(Estratto della fonte)
____________

Pubblicato da: Categoria: ATTUALITA'

19
OTT
2012

 

Intervista alla sorella di Emanuela, uccisa dalla mafia insieme al giudice Borsellino e al resto della scorta. Dopo il dolore, rimane la fiducia nella giustizia, ma non nello Stato, e una speranza: che le nuove generazioni non ripetano gli errori (e gli orrori) del passato
 
Intitolare i Presidi della legalità a vittime di mafia è la scelta che “Libera, associazioni, nomi e numeri contro le mafie” ha adottato a livello nazionale, perché ritiene importante la “memoria” di tutti coloro che hanno sacrificato la propria vita in difesa dello Stato e delle Istituzioni. La Provincia di Taranto ha già provveduto con quello dedicato al capitano “E. Basile” a Ginosa e a “A. Montinaro” a Mottola, per ultimo quello di Pulsano a “Emanuela Loi”, l’unica donna poliziotto della scorta al servizio del giudice Borsellino. Ho conosciuto la sorella di Emanuela, Claudia, timida e semplice, che come tanti familiari delle vittime di mafia ha deciso di non tacere nel lutto e di trasformare il proprio dolore in impegno, incontrandosi con la gente per ricordare, ma soprattutto per chiedere verità, giustizia e cambiamento. Claudia parla della sorella descrivendola come una ragazza piena di interessi che ama la vita e che sogna di sposarsi, curiosamente poco mediterranea (era di Sestu in provincia di Cagliari), coi capelli biondi e gli occhi chiari. Emanuela aveva preso un diploma per insegnare alle elementari e mentre aspettava un'assegnazione, tentò l'esame per entrare in Polizia insieme alla sorella Claudia. Claudia, che aveva sempre sognato di diventare un'agente, non fu ammessa. Emanuela, appassionata di bambini, ci riuscì e due anni dopo fu trasferita a Palermo. Mi incuriosiscono le parole di Claudia: facendo svanire l’icona della divisa della sorella, della poliziotta che era, le chiedo ancora di Emanuela.

____________

(Elenco mostrato)
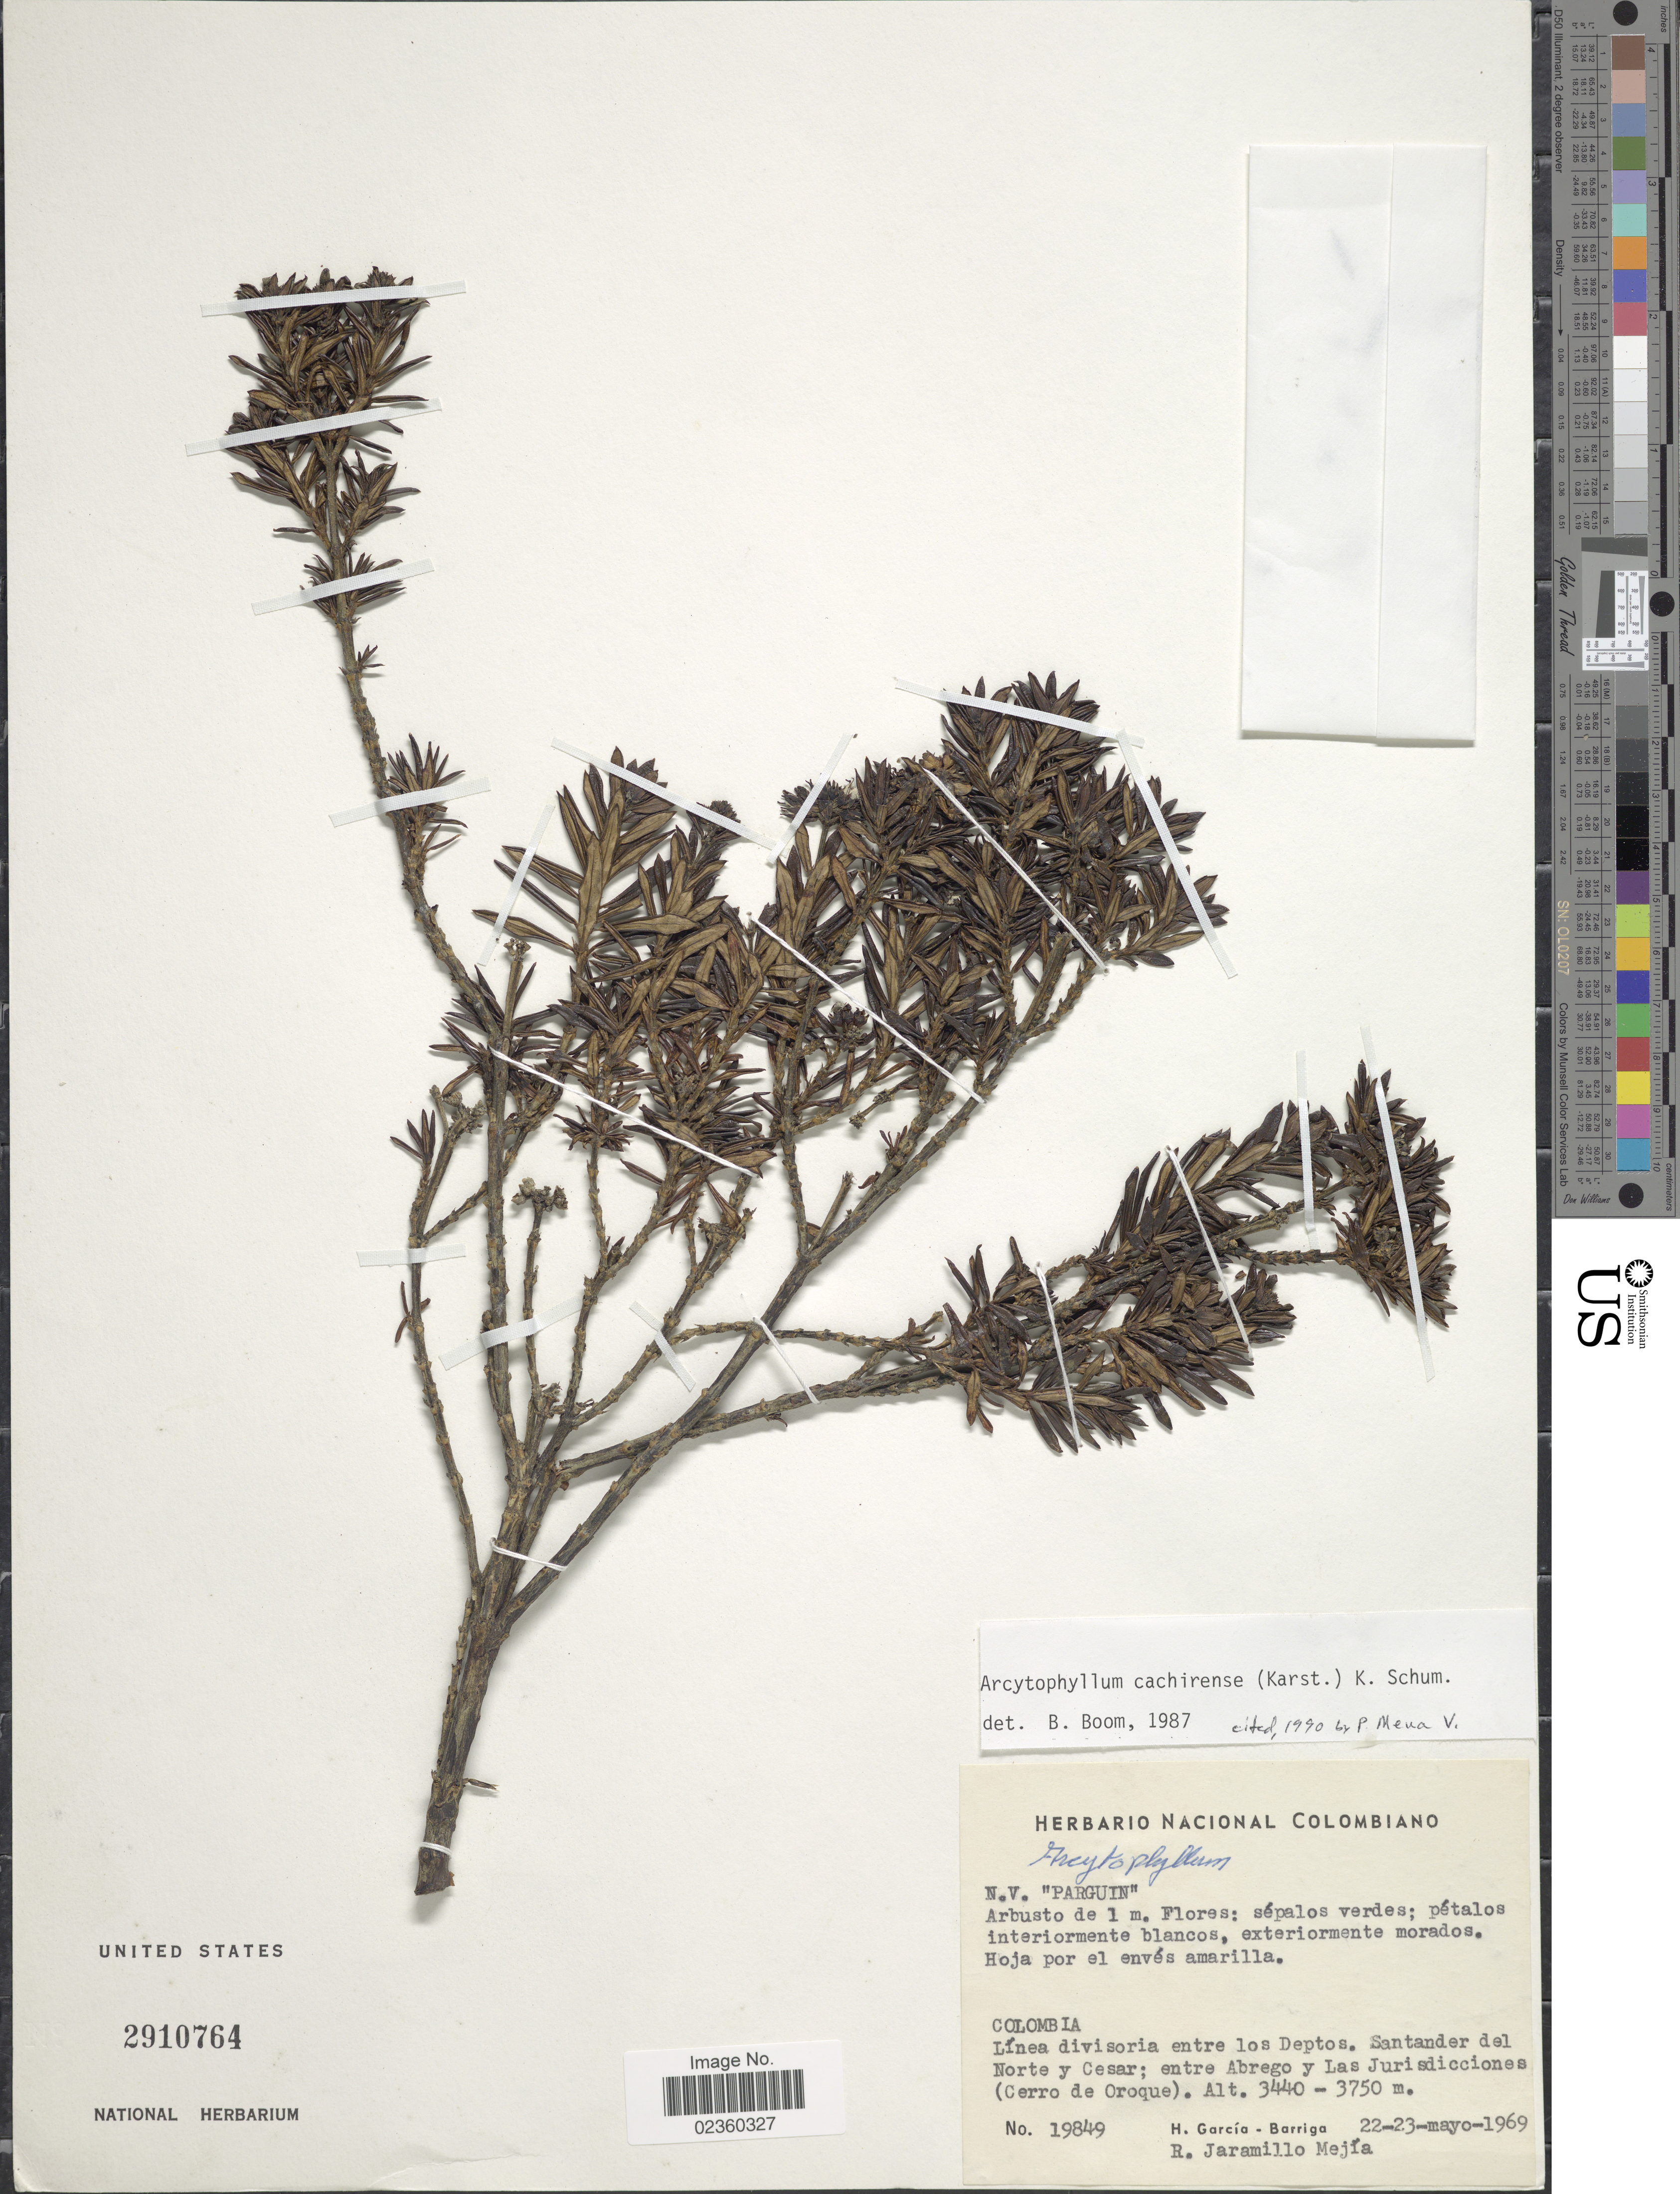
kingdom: Plantae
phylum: Tracheophyta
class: Magnoliopsida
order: Gentianales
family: Rubiaceae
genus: Arcytophyllum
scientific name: Arcytophyllum cachirense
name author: (H. Karst.) K. Schum.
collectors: H. García Barriga & R. Jaramillo M.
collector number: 19849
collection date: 1969-05-22/1969-05-23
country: Colombia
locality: Línea divisoria entre los Deptos. Santander del Norte y Cesar; entre Abrego y Las Jurisdicciones (cerro de Oroque)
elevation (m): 3440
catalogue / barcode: US 2910764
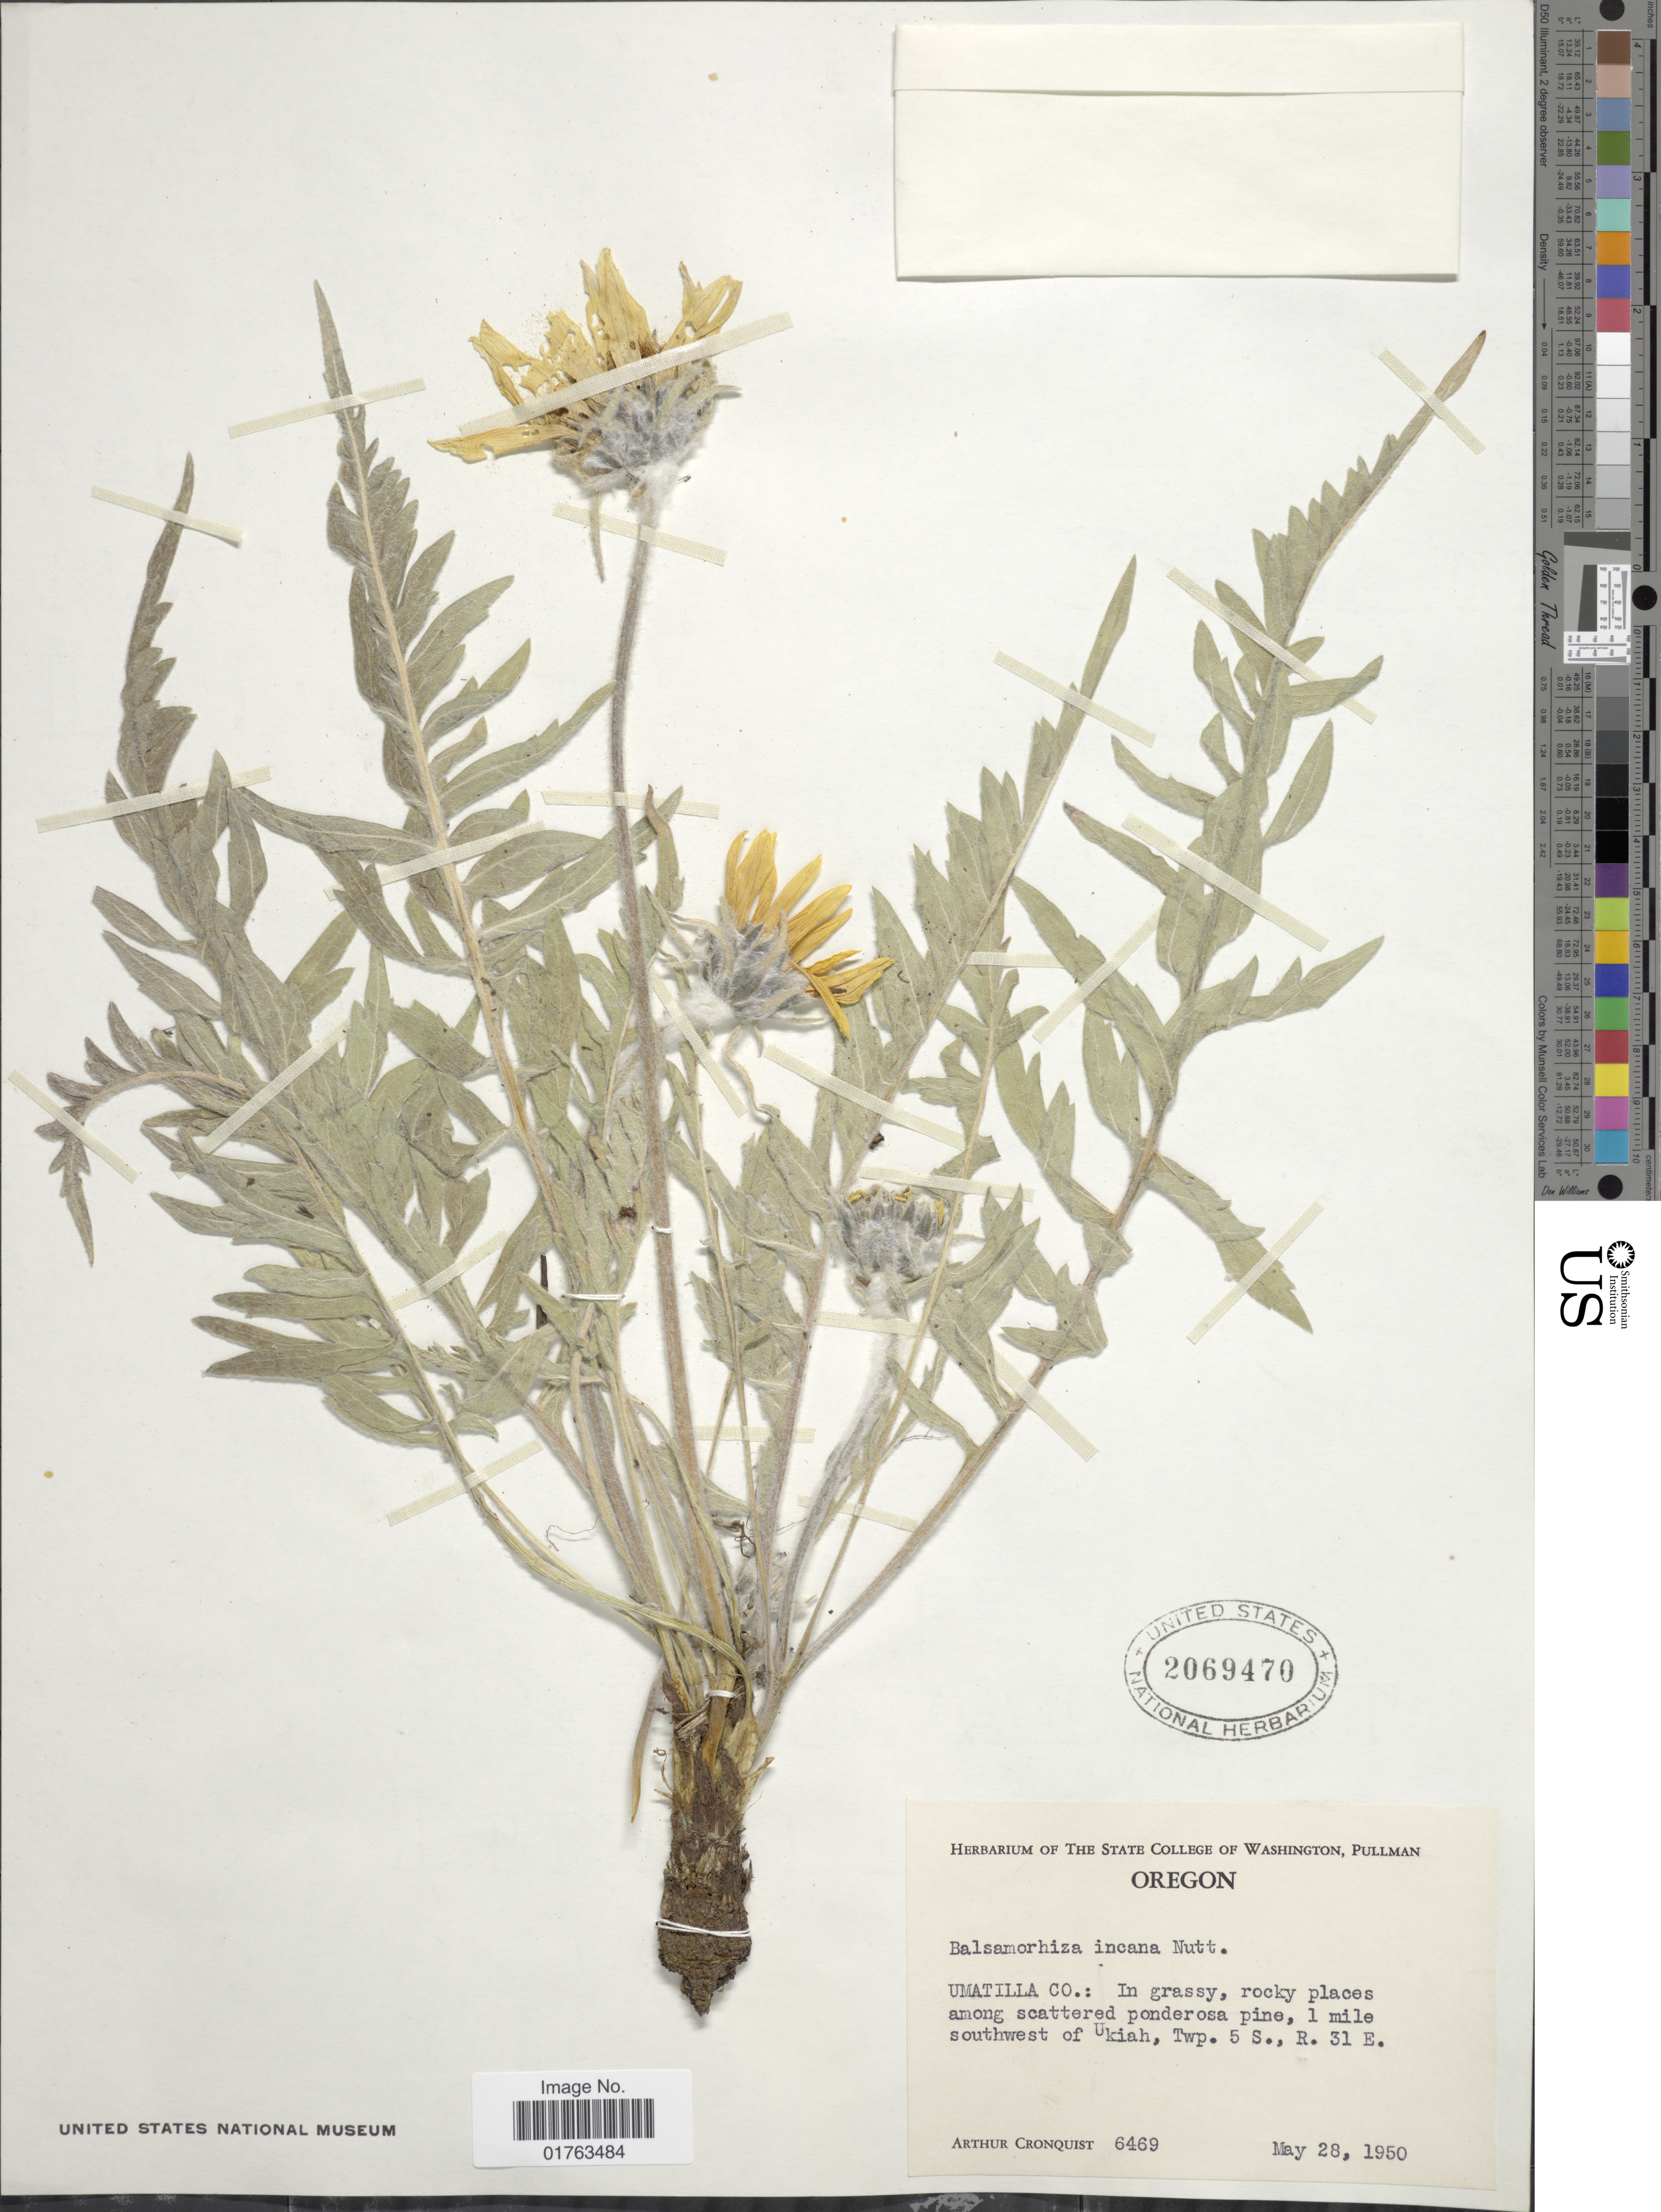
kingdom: Plantae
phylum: Tracheophyta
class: Magnoliopsida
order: Asterales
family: Asteraceae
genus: Balsamorhiza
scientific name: Balsamorhiza incana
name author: Nutt.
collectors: A. J. Cronquist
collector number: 6469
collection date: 1950-05-28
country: United States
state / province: Oregon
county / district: Umatilla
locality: Umatilla Co.: In grassy, rocky places among scattered ponderosa pine, 1 mile southwest of Ukiah, Twp. 5 S., R. 31 E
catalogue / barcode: US 2069470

____________

(Compito 1) Secondo il brano su Emanuela Loi, di quale paese era originaria Emanuela?
(Compito 2) Riprendi il brano su Emanuela Loi e prosegui il racconto dopo l'ultima frase.
L'elenco non ha alcun legame con il brano su Emanuela Loi.

(Risposta attesa 1) Di Sestu, in provincia di Cagliari.

(Risposta attesa 2)
Può raccontarmi degli episodi di quando eravate bambine?
«Tra me e mia sorella c’era solo un anno di differenza, io sono del ‘66, lei era del ‘67, per cui facevamo le stesse cose: ci piaceva tantissimo il mare, ma soprattutto a Emanuela piaceva nuotare, infatti d’inverno andava in piscina: lei era una sportiva. Eravamo molto unite, anche con mio fratello, che è del ’65, per cui quando Emanuela vinse il concorso e fu trasferita a Palermo, lo avvertimmo come un forte distacco, perché non era mai andata via da casa».
Era contenta del lavoro?
«Non ne parlava mai. Una cosa è certa, voleva tornare a casa, era fidanzata e voleva sposarsi. Non sapevamo che fosse entrata a far parte delle scorte; aveva cominciato proprio 15 giorni prima della tragedia, quando dopo la morte del giudice Falcone avevano rafforzato le scorte alla caserma “Libertà” di Palermo». 
Era già stata a casa per le ferie?
«Sì, era rientrata il giovedì, aveva fatto prima la scorta a Barbera; l’ho letto sulla sua agenda in cui trascriveva tutto, poi la domenica è accaduta la strage».
Emanuela ha scelto di fare il concorso in polizia un po’ per seguire lei. Claudia, perché voleva fare la poliziotta?
«Perché mi piace aiutare il prossimo, ma non lo sono più diventata. Ora mi fa male anche solo pronunciare la citta di Capaci e mi provoca ancora tanto dolore portare la testimonianza di quell’accaduto, ma è più forte di me, ho il dovere di farlo. Anche i miei genitori sono morti subito dopo quella tragedia: mio padre dimagrì piano piano e si lasciò morire».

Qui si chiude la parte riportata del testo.